# Start of Source text

Where there had been seven papers fighting each other for news about him, by 1988 there were only two left in Boston.

Forty years later Williams could still remember that last game of the 1949 pennant race. “Oh, God, that cheap hit, that cheap goddamn hit,” he said. “It’s like it’s yesterday. Coleman is up. Tex makes a good pitch. A damn good pitch. Then Bobby is going back and Zeke is coming in. Oh, Jesus, I can still see it with my eyes closed. Zeke is diving for it, and then I see it squirting to the foul line. It’s funny how you can remember something so painful so clearly. God, the locker room, it was silent. Like we were all dead. McCarthy was graceful. He had to be in terrible pain, but he went over to the Yankee locker room to congratulate them. Managers didn’t always do that. Me, I couldn’t talk. I could not speak at all. I felt as if someone had died. It was the worst thing that had ever happened. That cheap hit. Forty years later I can close my eyes and still see it, still see Zeke diving for it, and the ball squirting to the line ...”

AUTHOR’S NOTE

T
HAT SUMMER, I HAD
just turned fifteen years old. Fifteen is a difficult age for a boy anyway, and I was, I think, a less successful fifteen-year-old than most. I was small for my age, thin, and bespectacled. I was not particularly good at things boys are supposed to be good at; instead I was good at things (schoolwork) grown-ups want them to be good at but which, of course, win them no approval from their peers. Naturally enough, I soon solved that dilemma by becoming less skillful at my schoolwork. In 1948, my father suffered the first of two heart attacks, and he recovered only partially. There was a sense of foreboding in our home. There was good reason for it—a year later he died.

No wonder, then, that the world of baseball seemed infinitely more real and appealing than the world around me. I could understand what was happening in baseball. In addition, it was rewarding. I was a Yankee fan, and the Yankees, if they did not always win (the 1949 season was to be the first of five consecutive championships), were at least always competitive. Encouraged as I was by Mel Allen and countless sportswriters, I believed I knew the Yankees not only as players but as people—they were part of my extended family.

# End of Source text

# Prompt 1:
Output the baseball passage word for word, starting with "AUTHOR’S NOTE" and going on through "later he died.".
# Prompt 2:
Write the next part of the baseball passage, picking up right after its final sentence.
The listing comes from a separate source unrelated to the baseball passage.

# Start of Material supplied

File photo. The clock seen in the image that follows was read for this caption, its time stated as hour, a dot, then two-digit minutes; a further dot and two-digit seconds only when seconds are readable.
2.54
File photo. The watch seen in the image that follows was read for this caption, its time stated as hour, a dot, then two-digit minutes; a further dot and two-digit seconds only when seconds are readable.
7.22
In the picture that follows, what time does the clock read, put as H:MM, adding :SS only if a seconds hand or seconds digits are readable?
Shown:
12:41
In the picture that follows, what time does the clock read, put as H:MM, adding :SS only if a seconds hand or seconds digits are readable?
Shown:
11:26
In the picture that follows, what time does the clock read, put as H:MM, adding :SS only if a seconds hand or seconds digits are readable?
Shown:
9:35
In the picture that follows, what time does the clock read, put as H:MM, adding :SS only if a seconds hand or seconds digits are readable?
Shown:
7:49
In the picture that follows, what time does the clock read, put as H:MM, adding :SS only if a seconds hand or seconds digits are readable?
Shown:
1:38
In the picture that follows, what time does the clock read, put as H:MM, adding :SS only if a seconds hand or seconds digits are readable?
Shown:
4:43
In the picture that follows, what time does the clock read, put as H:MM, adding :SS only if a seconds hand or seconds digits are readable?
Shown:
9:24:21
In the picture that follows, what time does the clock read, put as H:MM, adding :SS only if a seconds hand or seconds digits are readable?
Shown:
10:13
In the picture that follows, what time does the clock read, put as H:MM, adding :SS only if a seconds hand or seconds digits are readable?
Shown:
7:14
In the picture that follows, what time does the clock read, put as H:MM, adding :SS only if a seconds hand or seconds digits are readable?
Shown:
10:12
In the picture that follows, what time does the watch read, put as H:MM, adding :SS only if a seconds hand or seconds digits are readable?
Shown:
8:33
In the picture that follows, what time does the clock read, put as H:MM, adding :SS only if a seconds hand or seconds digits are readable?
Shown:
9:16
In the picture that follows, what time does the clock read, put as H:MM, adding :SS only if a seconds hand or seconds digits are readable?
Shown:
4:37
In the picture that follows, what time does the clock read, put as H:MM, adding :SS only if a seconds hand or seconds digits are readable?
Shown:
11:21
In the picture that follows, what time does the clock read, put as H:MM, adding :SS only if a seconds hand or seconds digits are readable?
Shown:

# End of Material supplied

# Final answer 1:
AUTHOR’S NOTE

T
HAT SUMMER, I HAD
just turned fifteen years old. Fifteen is a difficult age for a boy anyway, and I was, I think, a less successful fifteen-year-old than most. I was small for my age, thin, and bespectacled. I was not particularly good at things boys are supposed to be good at; instead I was good at things (schoolwork) grown-ups want them to be good at but which, of course, win them no approval from their peers. Naturally enough, I soon solved that dilemma by becoming less skillful at my schoolwork. In 1948, my father suffered the first of two heart attacks, and he recovered only partially. There was a sense of foreboding in our home. There was good reason for it—a year later he died.

# Final answer 2:
I was introduced to the Yankees when I was five. Before the war we lived in the Bronx, some seven blocks from the
Stadium. In 1939 my father, who was an avid sports fan and a good athlete himself, took me to Yankee Stadium and pointed out the great DiMaggio. He explained to me why DiMaggio was remarkable, and what a great base runner he was. Watch him go from first to third on a single, my father said. A five-year-old remembers few of his parents’ many admonitions, but I remember that that afternoon I tried to see what I could not really comprehend: the grace of the great Yankee center fielder. Sitting with my father in that beautiful ball park and listening to him explain the game are among my clearest memories of the time we spent together.

When the war started, my father went back into the service, and we moved to Winsted, Connecticut. New England is generally Red Sox territory, but that part of Connecticut fell within the range of Mel Allen and WINS, 1010 on my dial. It probably has more Yankee fans than Red Sox fans. By carefully rigging the radio in our home, we could hear the Yankee games. During those years my uncle Harry, who lived in Boston, visited us a few times. He was the father of two girls who did not care about baseball, and he was intrigued by a ten-year-old nephew who studied the
Sporting News
and the local sports pages and who was a fountain of baseball statistics and trivia. Uncle Harry said he owned
season tickets for all Red Sox games.
If my knowledge of batting averages impressed him, then his ownership of season tickets awed me. It was not something people in families of modest circumstances like ours did. His seats, he said, were right behind first base. He told me he loved sitting there because he could see the players’ faces up close, as they made the turn at first. They were such clean-looking young men, he said. Could this really be true? I wondered. Could he have seats this good? It struck me that if it were true, then Uncle Harry, if not on speaking terms with these heroes, was at least on
seeing
terms with them—the mighty Williams, the graceful Doerr. Pesky’s name, he told me, was
actually Paveskovich. Mel Allen, to my knowledge, had never mentioned this. Uncle Harry promised to take me to Fenway when the war was over, and take me he did. The seats were as good as he promised. So I grew up with at least partially divided loyalties: I loved the Yankees, but I liked the Red Sox and I admired Williams. I thought him a great hitter and I could never understand why he was booed in Boston.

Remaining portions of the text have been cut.